Manufacturers are too fixated on speed, I think there should be 2 kinds of SSDs, ultra fast ones for boot drivers, and slower, extremely power efficient ones for storage but with good price/GB ratio.
Senior Member
Posts: 14091
Joined: 2004-05-16
Why aren't they making storage SSDs yet? I mean slower nand, maybe around HDD speeds, which would be cheaper. I'm so ready to move to SSD storage, no more noise, vibration and moving parts please.
Manufacturers are too fixated on speed, I think there should be 2 kinds of SSDs, ultra fast ones for boot drivers, and slower, extremely power efficient ones for storage but with good price/GB ratio.
Doesn't work like that. Manufacturers aren't fixated on speed, they are fixated on NAND density. The more dense the NAND is, the faster it is, the cheaper it is, the more efficient it is.
Currently SSDs don't make great long-term storage drives due to leakage.

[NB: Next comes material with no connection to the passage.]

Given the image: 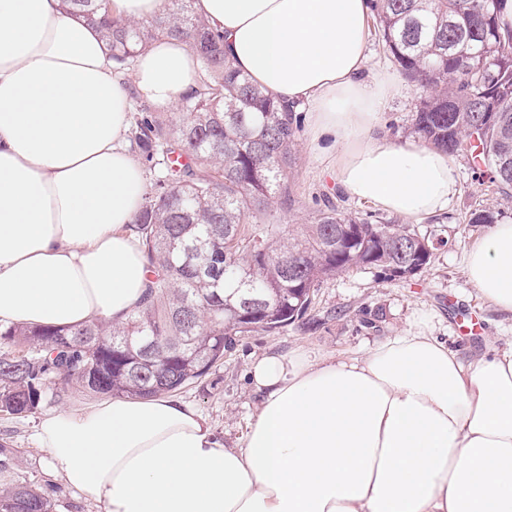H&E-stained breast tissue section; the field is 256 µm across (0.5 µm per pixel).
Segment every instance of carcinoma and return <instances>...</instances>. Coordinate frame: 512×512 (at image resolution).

That's probably why they aren't heavily marketing them towards storage.
Senior Member
Posts: 11675
Joined: 2004-05-10
Anyone remember this from the early 80's?

1349eu for 4tb SSD doesnt sound too bad after all.

Member
Posts: 54
Joined: 2014-09-18
Don't think so.
First, today's largest Evo model, with 2Tb, is slightly more expensive than 2 x 1Tb, so one should expect some loss of economy of scale as we move to 4Tb.
Second, this is a premium product (waiting for Pro version, I'll give you that) so it will always carry a premium price.
Finally, you have TRIM issues, unless it was fixed for RAIDs.